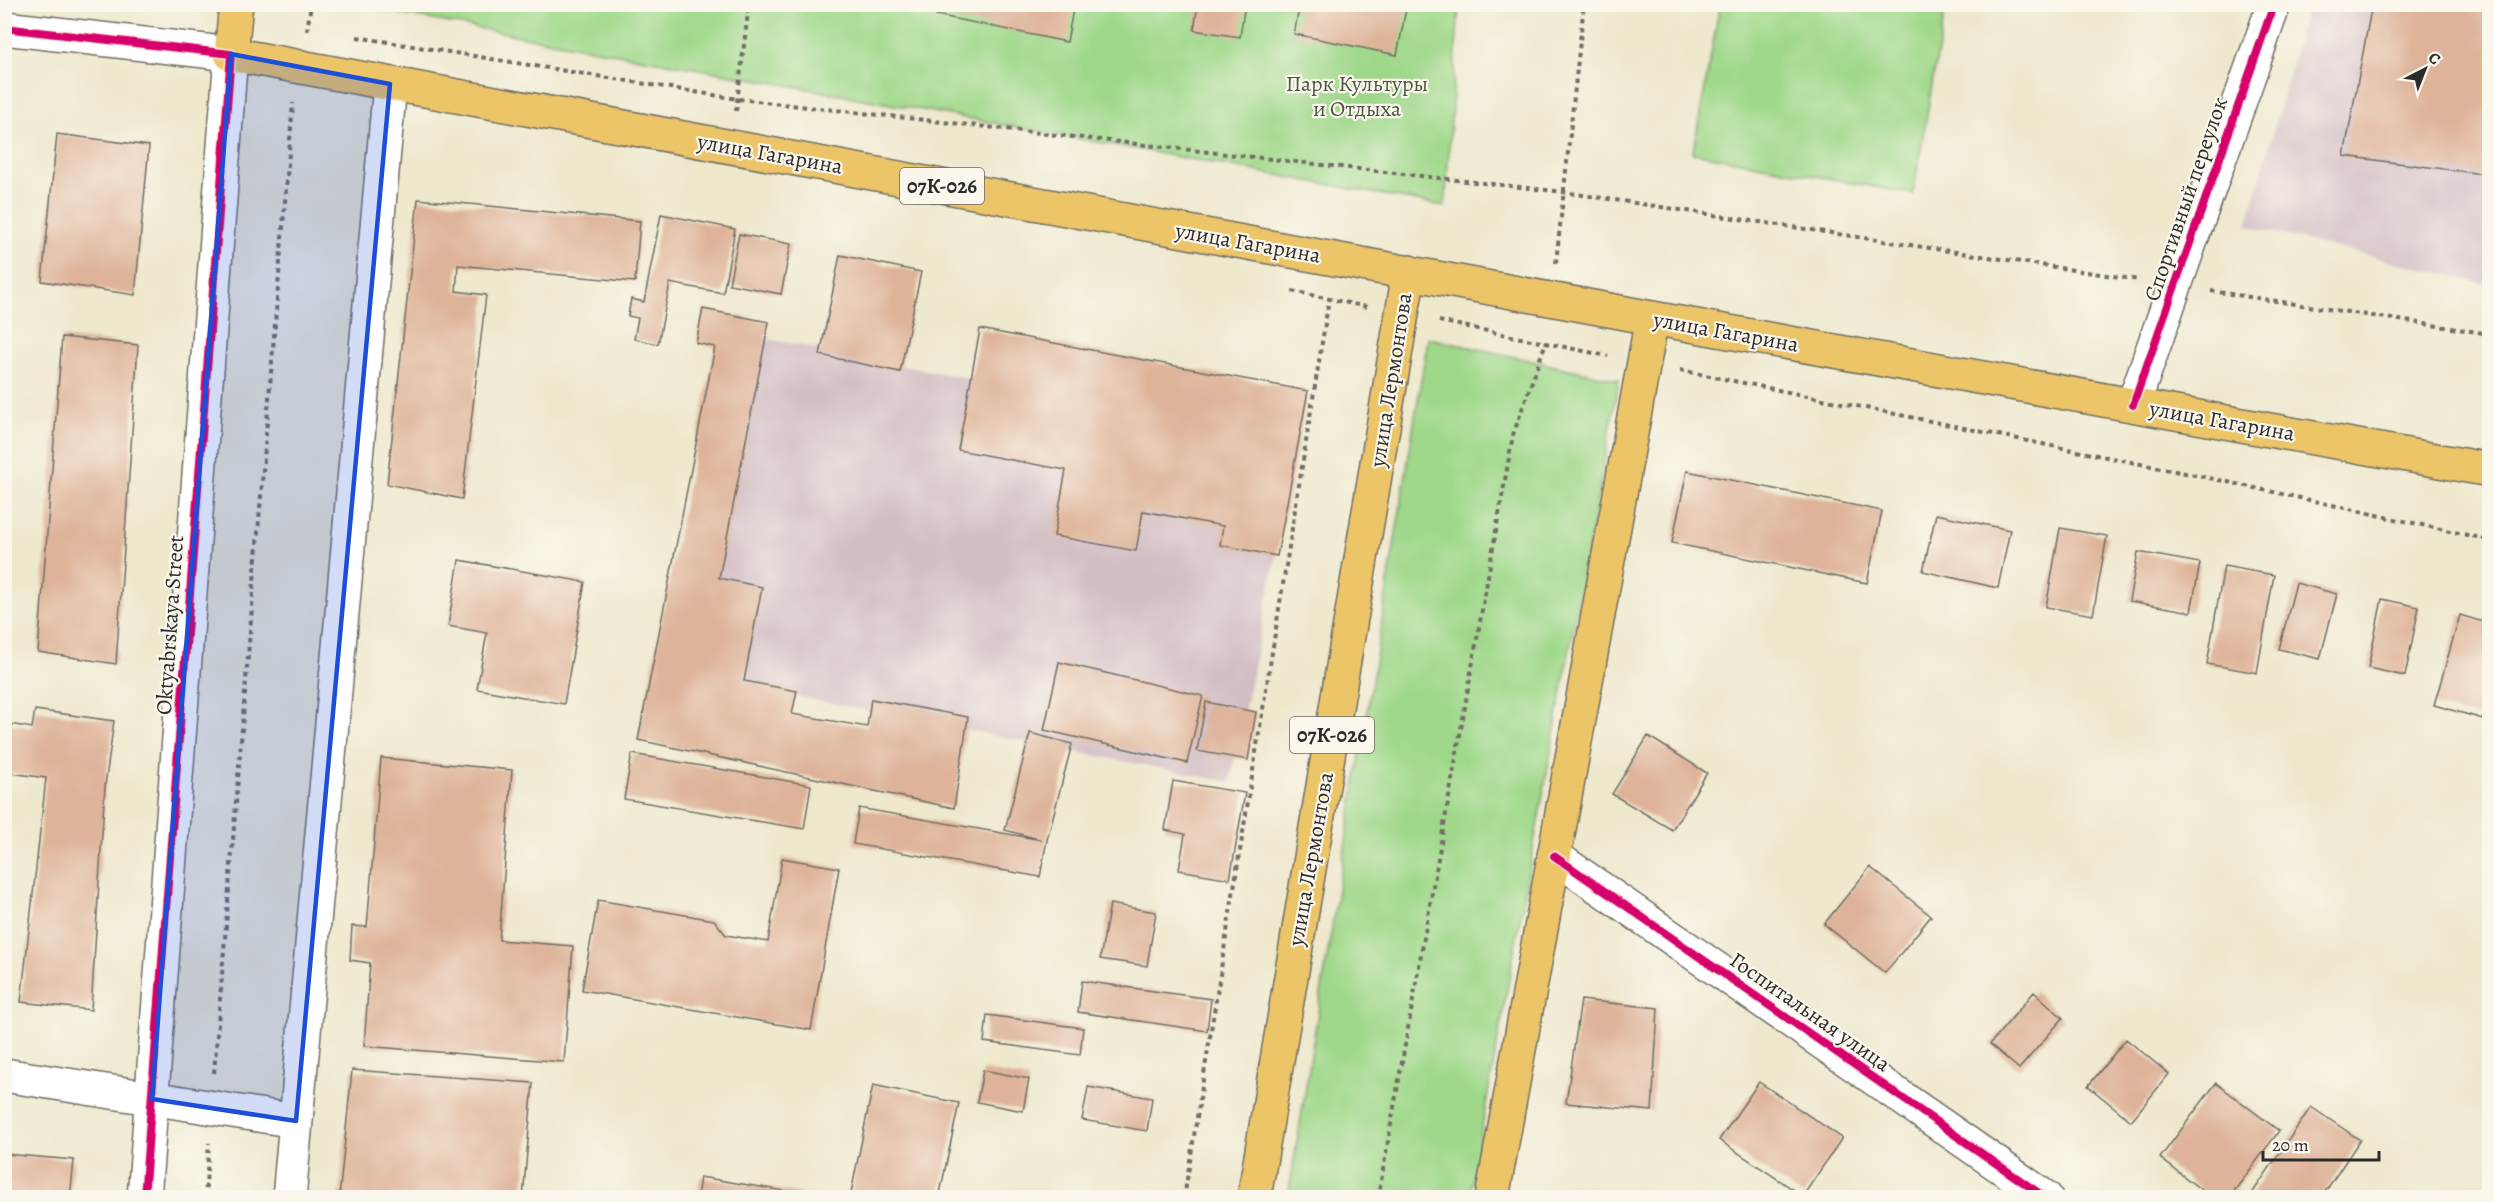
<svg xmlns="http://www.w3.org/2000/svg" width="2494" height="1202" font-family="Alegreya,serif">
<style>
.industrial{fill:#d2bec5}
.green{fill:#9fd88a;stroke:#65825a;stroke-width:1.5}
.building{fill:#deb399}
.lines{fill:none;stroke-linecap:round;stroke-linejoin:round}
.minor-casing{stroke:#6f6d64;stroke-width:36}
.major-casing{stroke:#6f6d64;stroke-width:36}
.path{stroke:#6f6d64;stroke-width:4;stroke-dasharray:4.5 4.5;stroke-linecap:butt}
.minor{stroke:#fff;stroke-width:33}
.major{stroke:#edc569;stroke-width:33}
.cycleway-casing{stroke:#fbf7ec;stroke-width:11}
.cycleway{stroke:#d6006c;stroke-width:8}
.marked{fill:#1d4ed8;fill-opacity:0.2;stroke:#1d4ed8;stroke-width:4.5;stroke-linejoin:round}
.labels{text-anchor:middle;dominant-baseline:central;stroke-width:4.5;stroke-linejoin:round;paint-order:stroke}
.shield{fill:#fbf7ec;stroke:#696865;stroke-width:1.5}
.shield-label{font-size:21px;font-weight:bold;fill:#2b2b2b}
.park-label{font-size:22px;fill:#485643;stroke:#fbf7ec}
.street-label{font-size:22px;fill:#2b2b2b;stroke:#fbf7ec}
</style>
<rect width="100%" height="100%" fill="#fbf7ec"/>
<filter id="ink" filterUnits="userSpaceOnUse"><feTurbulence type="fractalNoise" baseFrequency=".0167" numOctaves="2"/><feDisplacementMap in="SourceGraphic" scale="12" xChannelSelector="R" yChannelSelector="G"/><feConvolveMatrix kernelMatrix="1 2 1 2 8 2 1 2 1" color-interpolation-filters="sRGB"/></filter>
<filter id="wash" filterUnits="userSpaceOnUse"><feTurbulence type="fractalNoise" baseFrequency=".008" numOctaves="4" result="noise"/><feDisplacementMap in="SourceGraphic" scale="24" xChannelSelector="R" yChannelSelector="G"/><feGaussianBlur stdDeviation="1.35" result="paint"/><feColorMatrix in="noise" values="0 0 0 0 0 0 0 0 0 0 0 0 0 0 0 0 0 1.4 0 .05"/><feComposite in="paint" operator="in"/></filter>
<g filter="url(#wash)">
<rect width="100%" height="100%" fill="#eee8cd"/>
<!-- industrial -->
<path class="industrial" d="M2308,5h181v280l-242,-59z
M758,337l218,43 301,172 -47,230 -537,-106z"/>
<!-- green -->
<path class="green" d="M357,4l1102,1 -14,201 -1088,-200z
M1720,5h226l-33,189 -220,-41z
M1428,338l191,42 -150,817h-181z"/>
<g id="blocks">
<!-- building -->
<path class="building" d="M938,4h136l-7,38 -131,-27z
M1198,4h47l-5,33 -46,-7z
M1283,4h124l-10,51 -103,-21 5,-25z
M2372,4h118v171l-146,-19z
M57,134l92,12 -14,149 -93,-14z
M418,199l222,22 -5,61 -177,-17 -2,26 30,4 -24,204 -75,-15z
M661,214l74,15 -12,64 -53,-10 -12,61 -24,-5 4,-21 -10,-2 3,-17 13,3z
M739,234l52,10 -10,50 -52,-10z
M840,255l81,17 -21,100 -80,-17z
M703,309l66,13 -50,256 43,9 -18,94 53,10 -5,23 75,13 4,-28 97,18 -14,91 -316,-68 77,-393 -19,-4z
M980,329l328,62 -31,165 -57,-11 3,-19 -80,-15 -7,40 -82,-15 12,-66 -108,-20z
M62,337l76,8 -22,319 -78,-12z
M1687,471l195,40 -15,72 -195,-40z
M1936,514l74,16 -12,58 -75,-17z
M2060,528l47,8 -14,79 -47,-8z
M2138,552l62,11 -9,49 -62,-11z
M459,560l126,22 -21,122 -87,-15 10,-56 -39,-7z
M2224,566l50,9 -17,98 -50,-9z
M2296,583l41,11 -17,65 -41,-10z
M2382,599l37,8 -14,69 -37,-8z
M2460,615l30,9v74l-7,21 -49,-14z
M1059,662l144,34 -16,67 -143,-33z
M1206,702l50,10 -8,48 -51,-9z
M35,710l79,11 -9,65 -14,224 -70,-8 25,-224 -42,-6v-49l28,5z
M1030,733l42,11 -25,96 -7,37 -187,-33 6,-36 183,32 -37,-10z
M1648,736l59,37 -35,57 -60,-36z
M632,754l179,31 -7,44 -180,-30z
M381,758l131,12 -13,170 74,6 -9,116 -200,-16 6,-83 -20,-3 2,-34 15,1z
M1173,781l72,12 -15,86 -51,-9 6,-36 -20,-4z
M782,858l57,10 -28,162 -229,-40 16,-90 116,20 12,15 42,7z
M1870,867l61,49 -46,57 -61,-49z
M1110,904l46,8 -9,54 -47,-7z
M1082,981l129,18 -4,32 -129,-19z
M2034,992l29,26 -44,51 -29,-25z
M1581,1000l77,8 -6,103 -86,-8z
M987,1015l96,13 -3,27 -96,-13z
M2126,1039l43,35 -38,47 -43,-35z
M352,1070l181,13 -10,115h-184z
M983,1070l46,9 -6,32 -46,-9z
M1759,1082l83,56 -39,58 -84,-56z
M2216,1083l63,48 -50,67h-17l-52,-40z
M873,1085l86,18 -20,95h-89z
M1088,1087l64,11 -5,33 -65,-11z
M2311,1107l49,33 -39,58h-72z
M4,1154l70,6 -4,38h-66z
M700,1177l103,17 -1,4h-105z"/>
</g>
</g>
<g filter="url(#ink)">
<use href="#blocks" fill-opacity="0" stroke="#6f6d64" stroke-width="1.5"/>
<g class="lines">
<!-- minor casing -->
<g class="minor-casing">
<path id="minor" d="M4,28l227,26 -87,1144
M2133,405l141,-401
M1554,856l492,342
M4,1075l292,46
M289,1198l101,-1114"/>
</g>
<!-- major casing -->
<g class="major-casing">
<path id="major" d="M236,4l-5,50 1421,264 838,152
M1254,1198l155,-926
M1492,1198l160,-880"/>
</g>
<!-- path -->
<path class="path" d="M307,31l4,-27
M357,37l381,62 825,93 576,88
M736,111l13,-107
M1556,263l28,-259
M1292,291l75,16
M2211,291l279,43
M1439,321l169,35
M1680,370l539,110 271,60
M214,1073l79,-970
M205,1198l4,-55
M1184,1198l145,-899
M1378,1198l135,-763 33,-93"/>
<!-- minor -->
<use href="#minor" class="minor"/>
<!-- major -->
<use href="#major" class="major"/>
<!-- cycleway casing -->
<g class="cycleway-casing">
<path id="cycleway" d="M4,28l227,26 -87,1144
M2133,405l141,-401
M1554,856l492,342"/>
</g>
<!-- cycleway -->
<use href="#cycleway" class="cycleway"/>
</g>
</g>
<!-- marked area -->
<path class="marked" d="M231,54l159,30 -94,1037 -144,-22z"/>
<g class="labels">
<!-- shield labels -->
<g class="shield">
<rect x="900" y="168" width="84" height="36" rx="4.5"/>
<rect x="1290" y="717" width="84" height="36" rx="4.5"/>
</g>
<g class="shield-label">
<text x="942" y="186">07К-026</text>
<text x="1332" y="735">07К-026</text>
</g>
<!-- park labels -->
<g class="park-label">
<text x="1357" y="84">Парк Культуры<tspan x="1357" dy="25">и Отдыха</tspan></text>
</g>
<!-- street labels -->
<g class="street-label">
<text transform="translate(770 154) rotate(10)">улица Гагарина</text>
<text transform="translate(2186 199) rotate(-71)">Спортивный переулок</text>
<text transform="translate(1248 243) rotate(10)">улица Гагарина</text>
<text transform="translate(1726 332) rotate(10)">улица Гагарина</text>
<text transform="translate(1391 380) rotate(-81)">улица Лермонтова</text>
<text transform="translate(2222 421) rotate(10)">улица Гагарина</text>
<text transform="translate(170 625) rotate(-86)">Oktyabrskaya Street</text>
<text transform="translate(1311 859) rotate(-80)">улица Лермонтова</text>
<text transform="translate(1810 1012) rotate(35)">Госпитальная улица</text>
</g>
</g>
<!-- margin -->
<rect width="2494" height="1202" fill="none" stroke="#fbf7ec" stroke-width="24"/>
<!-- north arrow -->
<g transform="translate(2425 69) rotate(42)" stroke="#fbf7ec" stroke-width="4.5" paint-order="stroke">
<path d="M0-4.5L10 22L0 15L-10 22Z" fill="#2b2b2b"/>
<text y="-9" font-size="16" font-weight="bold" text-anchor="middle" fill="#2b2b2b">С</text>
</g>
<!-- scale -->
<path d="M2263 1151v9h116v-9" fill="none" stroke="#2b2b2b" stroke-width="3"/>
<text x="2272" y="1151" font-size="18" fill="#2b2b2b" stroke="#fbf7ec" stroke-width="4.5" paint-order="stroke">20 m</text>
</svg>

= = = = =

• [TASK DIRECTIONS]: Reproduce each line of the entries in which the word "bold" is found.

• [ANSWER TO THIS TASK]:
.shield-label{font-size:21px;font-weight:bold;fill:#2b2b2b}
<text y="-9" font-size="16" font-weight="bold" text-anchor="middle" fill="#2b2b2b">С</text>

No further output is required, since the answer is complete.